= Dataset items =

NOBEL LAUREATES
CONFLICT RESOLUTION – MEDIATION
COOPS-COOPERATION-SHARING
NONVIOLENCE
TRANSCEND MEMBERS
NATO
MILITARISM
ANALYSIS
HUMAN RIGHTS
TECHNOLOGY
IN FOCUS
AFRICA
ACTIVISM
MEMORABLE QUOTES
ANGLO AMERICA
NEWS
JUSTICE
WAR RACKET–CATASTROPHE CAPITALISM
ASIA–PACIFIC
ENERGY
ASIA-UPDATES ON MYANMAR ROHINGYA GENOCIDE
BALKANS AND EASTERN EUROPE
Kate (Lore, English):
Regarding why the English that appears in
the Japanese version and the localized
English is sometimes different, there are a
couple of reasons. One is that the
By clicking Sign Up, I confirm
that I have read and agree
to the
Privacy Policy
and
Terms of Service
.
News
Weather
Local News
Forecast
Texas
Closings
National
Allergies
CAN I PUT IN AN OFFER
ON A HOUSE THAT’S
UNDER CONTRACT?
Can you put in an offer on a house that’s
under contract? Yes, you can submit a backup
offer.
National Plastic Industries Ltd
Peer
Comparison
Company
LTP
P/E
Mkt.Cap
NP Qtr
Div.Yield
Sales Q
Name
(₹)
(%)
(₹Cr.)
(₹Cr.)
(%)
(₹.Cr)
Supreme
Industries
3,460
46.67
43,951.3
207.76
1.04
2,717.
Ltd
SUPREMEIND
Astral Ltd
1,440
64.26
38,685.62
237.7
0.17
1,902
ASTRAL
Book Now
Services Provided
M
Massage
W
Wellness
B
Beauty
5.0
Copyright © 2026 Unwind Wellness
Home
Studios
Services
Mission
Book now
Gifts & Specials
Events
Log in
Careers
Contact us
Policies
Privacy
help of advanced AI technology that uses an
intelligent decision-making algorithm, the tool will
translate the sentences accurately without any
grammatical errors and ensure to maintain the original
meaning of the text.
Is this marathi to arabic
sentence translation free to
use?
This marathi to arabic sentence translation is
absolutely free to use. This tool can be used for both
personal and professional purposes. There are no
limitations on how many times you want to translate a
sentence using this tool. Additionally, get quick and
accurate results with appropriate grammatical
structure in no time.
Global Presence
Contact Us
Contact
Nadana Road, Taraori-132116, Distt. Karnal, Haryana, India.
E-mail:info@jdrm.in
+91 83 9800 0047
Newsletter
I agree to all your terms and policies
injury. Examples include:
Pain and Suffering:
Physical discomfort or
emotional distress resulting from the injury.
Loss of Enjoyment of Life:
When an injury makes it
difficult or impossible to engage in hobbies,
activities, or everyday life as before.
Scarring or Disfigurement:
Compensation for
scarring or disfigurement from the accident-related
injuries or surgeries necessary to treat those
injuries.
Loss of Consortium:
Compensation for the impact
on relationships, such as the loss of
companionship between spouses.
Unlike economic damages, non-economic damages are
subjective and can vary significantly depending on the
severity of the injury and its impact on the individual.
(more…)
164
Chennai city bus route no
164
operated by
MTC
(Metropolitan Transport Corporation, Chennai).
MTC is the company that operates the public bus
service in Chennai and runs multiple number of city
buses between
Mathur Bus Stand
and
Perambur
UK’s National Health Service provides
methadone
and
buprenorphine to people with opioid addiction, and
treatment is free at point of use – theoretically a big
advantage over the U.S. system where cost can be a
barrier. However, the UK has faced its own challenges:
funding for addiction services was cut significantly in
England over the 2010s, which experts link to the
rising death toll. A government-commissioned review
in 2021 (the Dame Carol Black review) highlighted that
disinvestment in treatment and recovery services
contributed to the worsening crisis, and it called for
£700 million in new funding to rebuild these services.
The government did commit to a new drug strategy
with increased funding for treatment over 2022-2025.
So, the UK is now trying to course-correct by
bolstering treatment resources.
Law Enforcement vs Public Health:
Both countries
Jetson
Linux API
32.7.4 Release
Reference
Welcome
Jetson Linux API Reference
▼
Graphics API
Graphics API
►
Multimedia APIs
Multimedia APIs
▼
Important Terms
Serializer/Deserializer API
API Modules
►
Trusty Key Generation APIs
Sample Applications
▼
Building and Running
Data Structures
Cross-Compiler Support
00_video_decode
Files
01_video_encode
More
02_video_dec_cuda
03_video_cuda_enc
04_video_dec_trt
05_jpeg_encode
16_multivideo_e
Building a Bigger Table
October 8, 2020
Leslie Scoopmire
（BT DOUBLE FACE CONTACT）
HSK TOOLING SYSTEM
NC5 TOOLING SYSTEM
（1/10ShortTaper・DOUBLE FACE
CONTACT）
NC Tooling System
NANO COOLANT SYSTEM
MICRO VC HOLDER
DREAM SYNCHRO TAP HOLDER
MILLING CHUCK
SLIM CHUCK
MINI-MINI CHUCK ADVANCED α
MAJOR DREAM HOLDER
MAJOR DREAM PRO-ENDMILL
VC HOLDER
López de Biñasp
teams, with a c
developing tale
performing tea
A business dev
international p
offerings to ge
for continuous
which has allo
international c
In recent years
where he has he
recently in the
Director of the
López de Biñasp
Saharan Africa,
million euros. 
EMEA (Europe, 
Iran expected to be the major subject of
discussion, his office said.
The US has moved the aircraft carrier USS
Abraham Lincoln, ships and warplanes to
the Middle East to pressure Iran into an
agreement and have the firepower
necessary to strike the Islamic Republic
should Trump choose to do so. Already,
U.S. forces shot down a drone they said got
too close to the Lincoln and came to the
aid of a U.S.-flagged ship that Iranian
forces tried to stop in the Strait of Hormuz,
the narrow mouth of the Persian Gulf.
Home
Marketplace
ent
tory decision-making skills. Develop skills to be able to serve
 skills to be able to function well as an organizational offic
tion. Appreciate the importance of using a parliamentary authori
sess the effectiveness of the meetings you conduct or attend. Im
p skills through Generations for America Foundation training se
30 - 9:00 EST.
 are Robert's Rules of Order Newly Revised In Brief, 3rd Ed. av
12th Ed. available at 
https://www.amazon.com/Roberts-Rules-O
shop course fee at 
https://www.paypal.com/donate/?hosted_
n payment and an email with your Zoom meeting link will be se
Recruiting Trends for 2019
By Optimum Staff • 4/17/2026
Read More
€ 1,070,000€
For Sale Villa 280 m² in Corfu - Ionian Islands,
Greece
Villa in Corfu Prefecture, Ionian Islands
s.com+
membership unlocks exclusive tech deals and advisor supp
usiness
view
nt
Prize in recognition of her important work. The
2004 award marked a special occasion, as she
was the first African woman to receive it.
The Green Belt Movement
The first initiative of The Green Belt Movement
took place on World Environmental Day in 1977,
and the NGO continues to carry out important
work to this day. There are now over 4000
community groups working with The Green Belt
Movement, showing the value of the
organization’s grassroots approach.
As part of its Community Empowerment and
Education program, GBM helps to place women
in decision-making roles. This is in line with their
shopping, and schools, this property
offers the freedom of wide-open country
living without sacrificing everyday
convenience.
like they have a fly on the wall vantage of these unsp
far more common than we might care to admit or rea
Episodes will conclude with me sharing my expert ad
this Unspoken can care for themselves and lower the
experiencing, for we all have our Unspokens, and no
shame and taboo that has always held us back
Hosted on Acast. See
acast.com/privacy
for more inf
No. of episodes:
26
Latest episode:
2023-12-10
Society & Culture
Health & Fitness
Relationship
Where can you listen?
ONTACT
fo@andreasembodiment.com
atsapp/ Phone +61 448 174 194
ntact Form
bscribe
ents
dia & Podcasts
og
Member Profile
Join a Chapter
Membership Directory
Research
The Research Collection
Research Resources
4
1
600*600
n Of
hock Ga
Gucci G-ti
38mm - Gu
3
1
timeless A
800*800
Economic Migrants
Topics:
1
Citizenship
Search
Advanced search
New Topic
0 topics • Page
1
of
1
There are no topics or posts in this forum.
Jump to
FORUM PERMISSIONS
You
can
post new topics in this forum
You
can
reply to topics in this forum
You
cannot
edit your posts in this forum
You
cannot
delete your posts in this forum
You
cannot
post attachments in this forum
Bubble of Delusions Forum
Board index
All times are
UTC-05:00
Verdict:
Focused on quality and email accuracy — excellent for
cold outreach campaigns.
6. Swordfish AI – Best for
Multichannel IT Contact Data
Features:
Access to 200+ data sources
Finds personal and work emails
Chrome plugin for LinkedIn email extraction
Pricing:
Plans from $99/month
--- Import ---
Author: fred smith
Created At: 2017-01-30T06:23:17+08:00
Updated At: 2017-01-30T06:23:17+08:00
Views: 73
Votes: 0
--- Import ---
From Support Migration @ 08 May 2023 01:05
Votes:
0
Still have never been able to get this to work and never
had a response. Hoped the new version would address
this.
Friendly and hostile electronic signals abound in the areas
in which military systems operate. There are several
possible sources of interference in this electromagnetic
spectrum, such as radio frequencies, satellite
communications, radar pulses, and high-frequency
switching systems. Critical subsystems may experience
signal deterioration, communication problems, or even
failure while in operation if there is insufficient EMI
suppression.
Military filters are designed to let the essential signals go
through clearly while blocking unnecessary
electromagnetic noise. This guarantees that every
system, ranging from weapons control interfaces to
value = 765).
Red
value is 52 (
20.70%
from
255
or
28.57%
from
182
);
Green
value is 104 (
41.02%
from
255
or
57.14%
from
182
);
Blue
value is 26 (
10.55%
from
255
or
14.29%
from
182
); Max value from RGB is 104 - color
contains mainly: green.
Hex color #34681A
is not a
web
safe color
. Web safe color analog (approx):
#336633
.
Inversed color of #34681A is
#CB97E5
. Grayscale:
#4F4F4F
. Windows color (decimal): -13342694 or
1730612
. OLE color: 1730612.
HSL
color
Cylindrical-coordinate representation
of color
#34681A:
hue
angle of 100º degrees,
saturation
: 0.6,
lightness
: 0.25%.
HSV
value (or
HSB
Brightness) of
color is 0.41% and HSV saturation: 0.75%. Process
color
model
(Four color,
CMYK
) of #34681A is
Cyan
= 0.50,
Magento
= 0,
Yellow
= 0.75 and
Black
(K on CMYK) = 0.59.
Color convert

= TASK PROMPT =
Print exactly the lines above, between the one holding "Copyright © 2026 Unwind Wellness" and the one holding "sentence using this", inclusive, and nothing besides.

= ANSWER TO THIS TASK =
Copyright © 2026 Unwind Wellness
Home
Studios
Services
Mission
Book now
Gifts & Specials
Events
Log in
Careers
Contact us
Policies
Privacy
help of advanced AI technology that uses an
intelligent decision-making algorithm, the tool will
translate the sentences accurately without any
grammatical errors and ensure to maintain the original
meaning of the text.
Is this marathi to arabic
sentence translation free to
use?
This marathi to arabic sentence translation is
absolutely free to use. This tool can be used for both
personal and professional purposes. There are no
limitations on how many times you want to translate a
sentence using this tool. Additionally, get quick and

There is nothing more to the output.